British Red Cross Calls Hospital Overcrowding in the UK a “Humanitarian Crisis”

iStock/Thinkstock(LONDON) — The British Red Cross has called overcrowding in the U.K.’s A&E (accident and emergency) rooms a “humanitarian crisis.”

The charity said the British government needed to allocate funds for health and social care in order to “adequately address the pressures faced by A&E departments.”

Mike Adamson, British Red Cross chief, said the charity was called in to assist the National Health Service (NHS) to free up beds. Volunteers were sent to “improve the flow of patients” as hospitals have struggled to release patients because of inadequate care available at home.

“The British Red Cross is on the front line, responding to the humanitarian crisis in our hospital and ambulance services across the country,” Adamson said.

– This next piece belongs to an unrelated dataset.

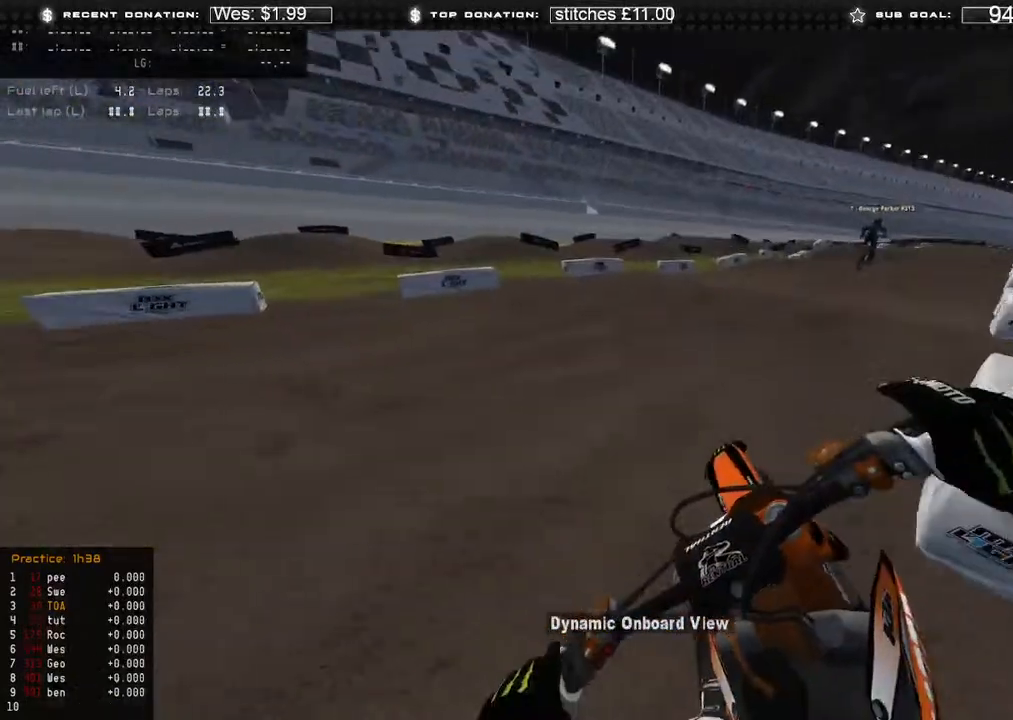
{"buttons": ["R2"], "left_stick": "up-left", "right_stick": "right", "events": [[117, "R2", "up"], [433, "R2", "down"]]}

The NHS rejected the charity’s claims of a crisis in England’s hospitals, but according to BBC, an NHS England specialist director admitted demand at hospitals was at its highest level ever. Prof. Keith Willett, national director for acute episodes of care at NHS England, told BBC any money from the government “should be directed at social care in the community.”

“That will help the NHS more than anything else at the moment,” he said to BBC.

Labour Party leader Jeremy Corbyn said it was “unprecedented” for the NHS to be criticized by the Red Cross.

“We have healthcare as a human right in this country and that’s what the NHS is for,” he told BBC. “The NHS needs the money, now, in order to care for everybody.”

Corbyn called on British Prime Minister Theresa May to explain to members of parliament “how she plans to fix her failure on the NHS,” according to BBC.